Peggy straightened up, trying to aim for an additional inch of height. "He claims they're incompetent and… well, I shan't repeat his language; it was rather foul."
"Hmph. Well, maybe we can do something about that."
"Sir?"
"Take a walk with me, Agent Carter."
Recognising Phillips' desire to speak without having a half-dozen other colonels eavesdrop on his conversation, she fell in beside him as he led the way out of the tent and along a muddy thoroughfare towards the motor pool. For a long moment they walked in silence, and a tide of soldiers on their way to the mess tent for dinner parted around them. Peggy glanced over their faces, just in case Steve was in the crowd. He was still a little uncomfortable around the troops, still a little wide-eyed and unsure. It was, she had to admit, just a little bit endearing.
"We've been recalled to England," Phillips said, snapping her out of her guilty thoughts. "We leave in two days, and we'll be taking the men rescued from Krausberg with us… along with the USO show folk."
Peggy's heart skipped a beat, and she mentally cursed it. Whenever Steve Rogers was around, she felt like a schoolgirl in the flurry of her first crush. It was ridiculous, really. She was a grown woman. Had once been engaged to be married. And yet, Steve's smile quickened her pulse in a way that Fred's never had. She very much feared that she might be falling for Steve Rogers, which was… well, it was poor timing, for a start. This was war; she couldn't allow herself to be distracted by affairs of the heart, no matter how much the heart wanted it.
"We're being pulled off HYDRA's trail?" she asked, clearing the mental image of Steve's smile from her mind.
Phillips' face twisted into a grimace. "Not exactly. Seems top brass want to speak to Mr. Rogers—" the smile immediately came back "—about that factory. Intel he gained. Maps he saw.
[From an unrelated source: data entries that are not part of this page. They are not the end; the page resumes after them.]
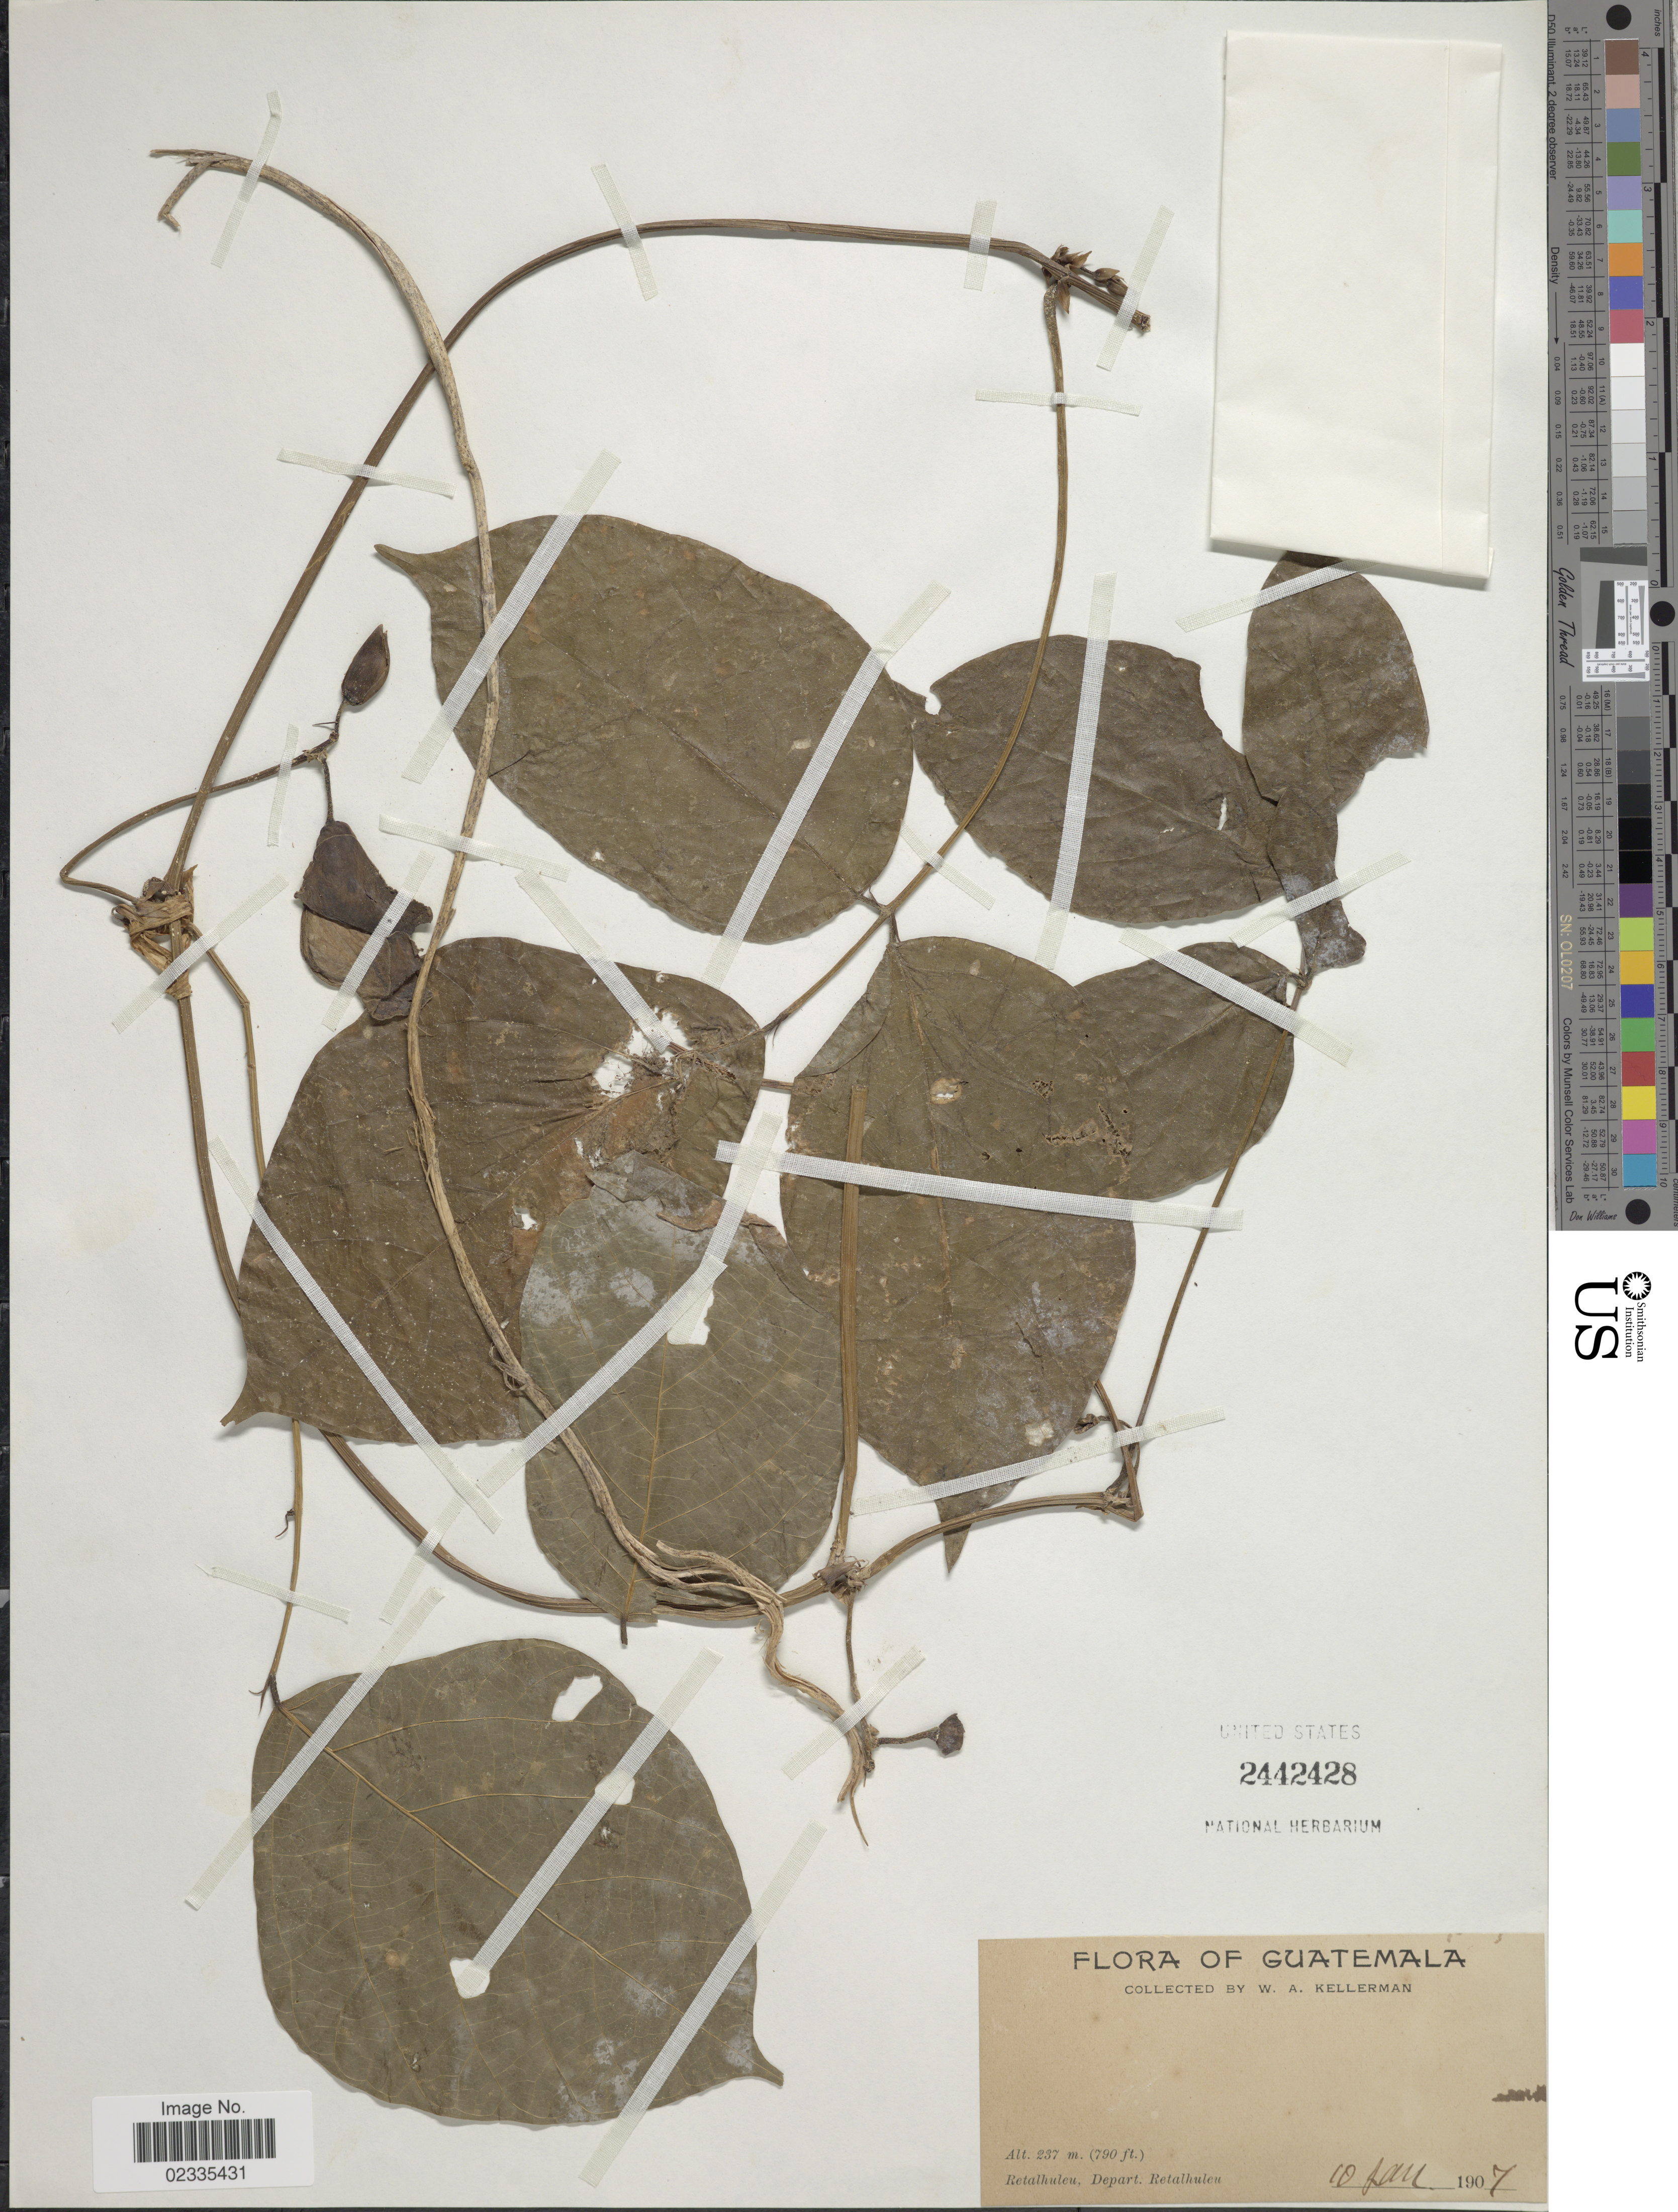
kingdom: Plantae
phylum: Tracheophyta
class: Magnoliopsida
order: Fabales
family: Fabaceae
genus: Centrosema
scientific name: Centrosema plumieri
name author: (Turpin ex Pers.) Benth.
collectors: W. Kellerman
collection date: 1907-01-10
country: Guatemala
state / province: Retalhuleu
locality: Retalhuleu, Depart. Retalhuleu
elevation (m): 237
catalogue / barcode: US 2442428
Technology he stole."
"Surely they don't need him to do that in person?"
"It's not just that." Phillips glanced around, then lowered his voice. "Kauffman thinks he's close. He wants to consult with Stark."
"Ah." A wry smile tugged at the corners of her mouth. "So, that's the real reason we're heading back to England. Steve's intel is just a cover."
"Steve?" One of Phillips' eyebrows lifted in question. "We're on first-name terms, now?"
"I call Howard by his first name. Sir."
He gave a grunt of reluctant defeat. "I'll leave you to organise the men who'll be coming back to England with us."
"Of course." Just before the motor pool, they stopped. Peggy decided it was the right time to bring up the other thing on her mind. "I'm worried about Sergeant Barnes. Mr. Rogers says they were experimenting on him." And he looked like hell. Somehow, he managed to look even worse than he had that time Nazi spies poisoned him.
In truth, he'd been off even before Steve brought him back from Krausberg. In the days before Azzano, it seemed as if he was merely going through the motions of being a soldier. For the first time since the start of the war, his stare had reached a thousand yards. Now, though, his stare was so close that it was actually turned inward, as if everything he saw was in his own mind, rather than the world around him. Peggy had seen the horror in Steve's eyes, as he'd told her about pulling Barnes off the lab table… and now she worried that he might finally have broken.
"We'll get him, and the others from Krausberg, checked out when we reach England," Phillips agreed. "We'll probably send them all home, Barnes included. They've been through a lot."
Peggy merely nodded. Sending Sergeant Barnes home might not be as easy as the Colonel made it sound. For one, she was fairly sure that Steve Rogers wasn't ready to say goodbye to his friend again so soon.